Why CUDA slower that OpenCL?

Measuring the productivity of a self-test test, 150 iterations

1 GPU (Open CL) devices are detected.

OpenCL device Name :GeForce GTX 750 Ti
OpenCL device Available :1
OpenCL device ImageSupport :1
OpenCL device OpenCL C Version:OpenCL C 1.2
OpenCL device OpenCL Version :OpenCL 1.2 CUDA
OpenCL device Driver Version :390.48
OpenCL device Version :OpenCL 1.2 CUDA

Default OpenCL device Name :GeForce GTX 750 Ti
Default OpenCL device Available :1
Default OpenCL device ImageSupport :1
Default OpenCL device OpenCL_C_Version:OpenCL C 1.2
Default OpenCL device OpenCL Version :OpenCL 1.2 CUDA
Default OpenCL device Driver Version :390.48
Default OpenCL device Version :OpenCL 1.2 CUDA

CudaEnabledDeviceCount 1
*** CUDA Device Query (Runtime API) version (CUDART static linking) ***

Device count: 1

Device 0: “GeForce GTX 750 Ti”
CUDA Driver Version / Runtime Version 9.10 / 9.10
CUDA Capability Major/Minor version number: 5.0
Total amount of global memory: 2001 MBytes (2098069504 bytes)
GPU Clock Speed: 1.11 GHz
Max Texture Dimension Size (x,y,z) 1D=(65536), 2D=(65536,65536), 3D=(4096,4096,4096)
Max Layered Texture Size (dim) x layers 1D=(16384) x 2048, 2D=(16384,16384) x 2048
Total amount of constant memory: 65536 bytes
Total amount of shared memory per block: 49152 bytes
Total number of registers available per block: 65536
Warp size: 32
Maximum number of threads per block: 1024
Maximum sizes of each dimension of a block: 1024 x 1024 x 64
Maximum sizes of each dimension of a grid: 2147483647 x 65535 x 65535
Maximum memory pitch: 2147483647 bytes
Texture alignment: 512 bytes
Concurrent copy and execution: Yes with 1 copy engine(s)
Run time limit on kernels: Yes
Integrated GPU sharing Host Memory: No
Support host page-locked memory mapping: Yes
Concurrent kernel execution: Yes
Alignment requirement for Surfaces: Yes
Device has ECC support enabled: No
Device is using TCC driver mode: No
Device supports Unified Addressing (UVA): Yes
Device PCI Bus ID / PCI location ID: 1 / 0
Compute Mode:
Default (multiple host threads can use ::cudaSetDevice() with device simultaneously)

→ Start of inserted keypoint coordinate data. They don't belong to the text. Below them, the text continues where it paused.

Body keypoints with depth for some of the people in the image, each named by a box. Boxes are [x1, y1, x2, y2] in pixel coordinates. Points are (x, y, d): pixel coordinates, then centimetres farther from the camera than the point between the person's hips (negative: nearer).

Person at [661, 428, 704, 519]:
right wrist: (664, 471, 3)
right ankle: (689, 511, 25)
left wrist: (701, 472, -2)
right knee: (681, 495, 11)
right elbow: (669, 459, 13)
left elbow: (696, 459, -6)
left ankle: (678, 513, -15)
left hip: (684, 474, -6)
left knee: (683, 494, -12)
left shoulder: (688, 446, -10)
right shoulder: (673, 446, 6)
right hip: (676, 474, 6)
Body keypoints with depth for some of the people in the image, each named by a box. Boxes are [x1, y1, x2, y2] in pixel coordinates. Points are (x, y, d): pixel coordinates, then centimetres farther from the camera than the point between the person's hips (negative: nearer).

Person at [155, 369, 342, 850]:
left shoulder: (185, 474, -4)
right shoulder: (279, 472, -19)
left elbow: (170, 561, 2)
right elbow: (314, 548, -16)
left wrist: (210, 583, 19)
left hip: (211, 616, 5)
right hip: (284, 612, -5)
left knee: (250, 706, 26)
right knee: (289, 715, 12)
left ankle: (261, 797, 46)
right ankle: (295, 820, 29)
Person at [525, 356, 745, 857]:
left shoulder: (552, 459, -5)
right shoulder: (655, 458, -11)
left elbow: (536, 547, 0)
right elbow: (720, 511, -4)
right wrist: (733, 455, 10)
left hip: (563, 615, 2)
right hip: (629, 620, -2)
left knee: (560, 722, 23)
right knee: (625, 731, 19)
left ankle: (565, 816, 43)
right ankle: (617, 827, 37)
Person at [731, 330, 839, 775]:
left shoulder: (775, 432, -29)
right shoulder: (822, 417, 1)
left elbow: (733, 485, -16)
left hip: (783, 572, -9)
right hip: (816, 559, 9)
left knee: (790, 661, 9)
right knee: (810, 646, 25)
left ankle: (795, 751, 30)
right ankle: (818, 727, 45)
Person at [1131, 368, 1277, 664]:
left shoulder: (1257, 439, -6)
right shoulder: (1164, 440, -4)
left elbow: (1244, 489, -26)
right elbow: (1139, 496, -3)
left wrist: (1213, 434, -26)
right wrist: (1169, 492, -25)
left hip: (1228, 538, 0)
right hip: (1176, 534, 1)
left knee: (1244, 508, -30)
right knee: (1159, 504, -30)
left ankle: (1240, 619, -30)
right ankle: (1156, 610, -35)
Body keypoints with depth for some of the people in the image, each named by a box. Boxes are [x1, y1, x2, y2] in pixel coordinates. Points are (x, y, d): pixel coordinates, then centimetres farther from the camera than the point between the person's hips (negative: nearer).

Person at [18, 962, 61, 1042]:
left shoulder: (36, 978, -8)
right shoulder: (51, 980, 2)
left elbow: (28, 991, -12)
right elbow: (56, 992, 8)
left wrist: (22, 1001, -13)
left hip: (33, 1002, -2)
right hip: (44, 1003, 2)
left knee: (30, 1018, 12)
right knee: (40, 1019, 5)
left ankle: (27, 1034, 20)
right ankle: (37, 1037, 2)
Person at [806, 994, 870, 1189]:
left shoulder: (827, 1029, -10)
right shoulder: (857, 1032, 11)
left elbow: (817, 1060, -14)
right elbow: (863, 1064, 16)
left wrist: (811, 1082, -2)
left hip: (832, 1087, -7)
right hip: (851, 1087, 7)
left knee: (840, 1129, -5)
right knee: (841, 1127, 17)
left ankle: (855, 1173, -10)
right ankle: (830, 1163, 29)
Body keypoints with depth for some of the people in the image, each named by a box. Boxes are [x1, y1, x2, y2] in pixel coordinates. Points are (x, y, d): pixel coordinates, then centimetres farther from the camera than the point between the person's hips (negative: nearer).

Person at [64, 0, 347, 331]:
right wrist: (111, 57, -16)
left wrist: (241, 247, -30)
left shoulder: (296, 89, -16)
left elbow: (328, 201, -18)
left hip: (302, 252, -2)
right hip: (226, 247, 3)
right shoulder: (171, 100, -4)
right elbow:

deviceQuery, CUDA Driver = CUDART, CUDA Driver Version = 9.10, CUDA Runtime Version = 9.10, NumDevs = 1

Test cv::cuda::cvtColor cicle count 150 cv::cuda::GpuMat 00:00:00.033
Test cv::cuda::threshold cicle count 150 cv::cuda::GpuMat 00:00:00.029
Test cv::cuda::bitwise_or cicle count 150 cv::cuda::GpuMat 00:00:00.021
Test cv::cuda::minMaxLoc cicle count 150 cv::cuda::GpuMat 00:00:00.128
Test cv::cuda::multiply cicle count 150 cv::cuda::GpuMat 00:00:00.165

Test cv::cvtColor cicle count 150 cv::UMat 00:00:00.044
Test cv::threshold cicle count 150 cv::UMat 00:00:00.004
Test cv::bitwise_or cicle count 150 cv::UMat 00:00:00.005
Test cv::minMaxLoc cicle count 150 cv::UMat 00:00:00.022
Test cv::multiply cicle count 150 cv::UMat 00:00:00.262

Why when I use the OpenCV library functions implemented with OpenCL support (cv :: UMat) I get a performance gain in relation to the implementation of CUDA (cv :: cuda :: GpuMat)?
I may be something that is not included when working with Cuda?
Can I put the graphics card in a performance mode?
In what can be the reason of such low indicators in relation to OpenCL?

Aren’t those timestamps reported in h:m:s:ms?

In this case, openCL is slower in relation to CUDA because it shows longer run times.

Which is expected because CUDA is receiving more updates and more optimizations than OpenCL (which is kind of the unwanted child at nVidia, it seems)

Yes, timestamps have format h:m:s.ms.
But when I use Cuda (for example cv::cuda::threshold) timestamp is 00:00:00.029 for 150 iterations, and when I use OpenCL (cv::UMat and cv::threshold (…)) timestamp is 00:00:00.004 for 150 iterations. Why does cuda run slower than OpenCL? What is reason for this fact?

who wrote this benchmarking code and how exactly is the kernel run time measured?

I wrote this benchmark. It is source code: https://github.com/2RoN4eG/Benchmark

an exemplary timing routine from your code

int64 ticks = cv::getTickCount ();

        for (size_t number = 0; number < cicleNumber; ++ number)
            function (cudaFrame, cudaProcessedFrame);

        double time = ((double) cv::getTickCount () - ticks) / cv::getTickFrequency ();

I would rewrite it to this. More accurate timings could be obtained using cudaEvents, as outlined here https://devblogs.nvidia.com/how-implement-performance-metrics-cuda-cc/

Also I would not currently know the equivalent to cudaDeviceSynchronize() in OpenCl. I am sure there is one.

// "cook" the kernel (the first run is usually slower, and we do not want to time that)
        function (cudaFrame, cudaProcessedFrame);

        // wait until cooking is finished

        int64 ticks = cv::getTickCount ();

        for (size_t number = 0; number < cicleNumber; ++ number)
            function (cudaFrame, cudaProcessedFrame);

        // make sure we're really done on the device

        double time = ((double) cv::getTickCount () - ticks) / cv::getTickFrequency ();